Seth points out an article today in Media Life Magazine about neophilia, an overwhelming, compulsive love of all things new. Seth rightly points out that this phenomena can easily be found on our coasts and in the tech community, but one would be hard-pressed to find evidence of such an afflicition in, say, Lena, Illionois.
This phenomena and the overall culture of consumerism in America has been wreaking havoc on my conscience of late. As a marketing major in college, I soaked up any book I could find on how to effectively persuade folks to buy. Night after night was spent in bookstores and libraries learning about action words and scarcity and the subliminal effect of guarantees and planned obsolescence.
But in the past few years, my exuberance for the marketing machine has waned considerably. It’s not that I don’t enjoy new things or nice things. It’s not that I don’t appreciate being able to instantly discover a dozen different solutions to any problem I may have. It’s not that I don’t find myself often a victim of neophilia – quite the opposite. But I wonder if all this psychological manipulation in the interest of consumption is going to have a bad impact on our lives in the long run.

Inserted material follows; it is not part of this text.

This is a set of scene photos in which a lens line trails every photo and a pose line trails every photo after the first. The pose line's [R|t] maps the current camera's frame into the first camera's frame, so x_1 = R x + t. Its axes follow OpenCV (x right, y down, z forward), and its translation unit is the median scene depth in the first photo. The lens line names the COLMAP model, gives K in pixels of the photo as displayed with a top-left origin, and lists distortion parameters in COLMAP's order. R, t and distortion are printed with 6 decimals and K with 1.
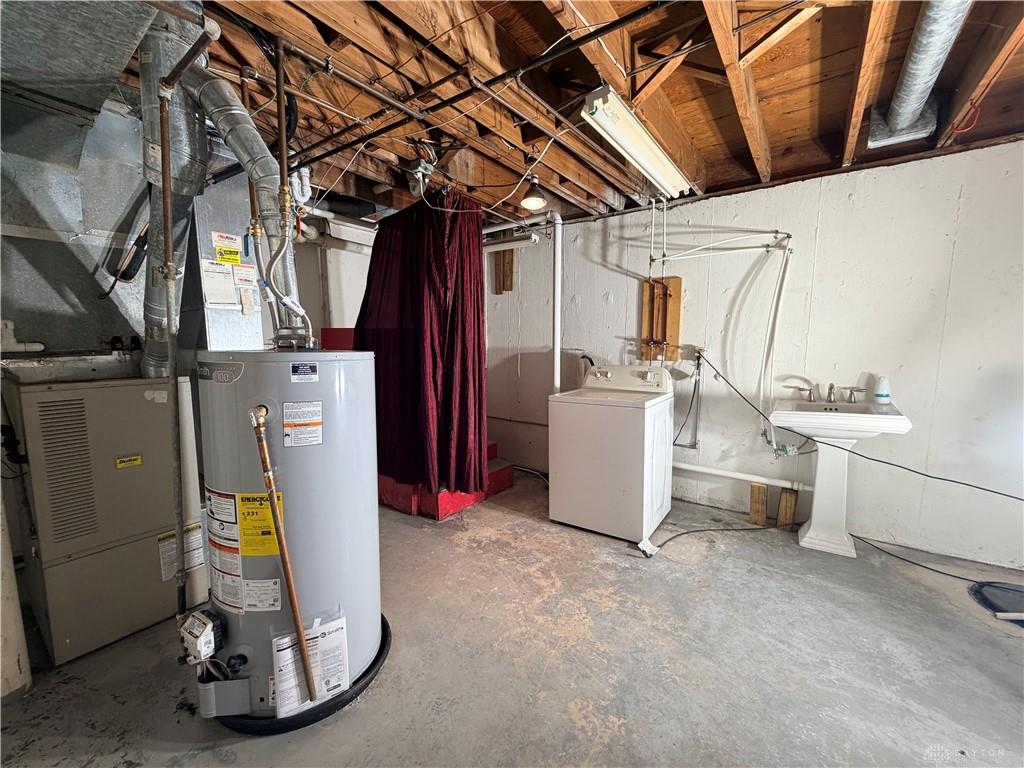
lens RADIAL K [[407.3, 0, 510.4], [0, 407.3, 385.1], [0, 0, 1]] dist [-0.000141, 0.000161]
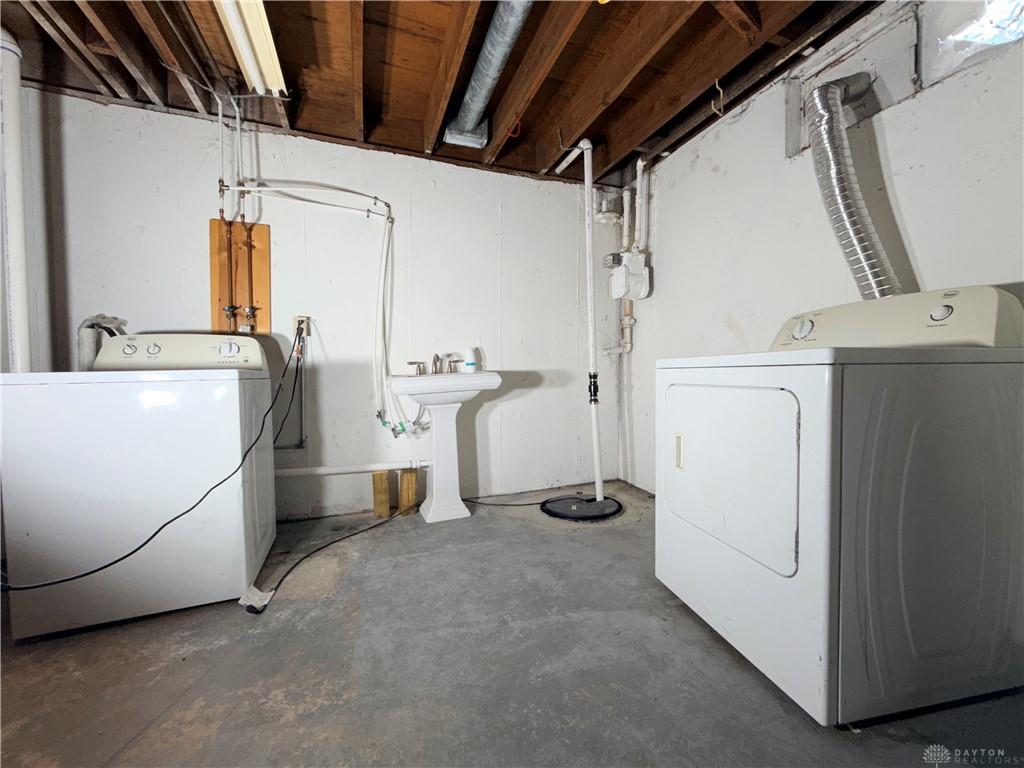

I’m concerned because we’re learning how to become increasingly fat, lazy people with entitlement complexes. I’m concerned because we live in an increasingly more competitive world with decreasing resources, and we don’t know anything about hardship. I’m concerned because while I’m shopping there are hundreds of thousands of men and women in China and India who are patiently training and learning to mop the floor with me in the global economy.
More importantly, I’m worried about how much my identity, our identities are tied up in the things we own. We’ve moved from “those new ice boxes are fancy” to “It’d be great to have a Camero like that” to “I need a new game system” to “I deserve that Blackberry and the $250 pair of jeans.”
We’ve had a marketing machine around for a few decades, and it has blasted into our brains that our lives are somehow less fun, less meaningful if we don’t have the newest and best. We’re obsessed. Genetic or not, it has truly become an addiction. We work and live to buy and own.
We always joke about the yokels in the midwest who don’t have a clue. When our standard of living changes (which I’m almost certain it will,) I wonder who will look like the smart one – the guy who’s happy with his beat up F-150 and his blissful ignorance about Bluetooth and Web 2.0….or me and my New York apartment and Motorola PEBL and Google Calendar and keeping up with the Jones and envy because that guy has a really nice suit and why don’t I have one like that because we all know that I’m entitled to it.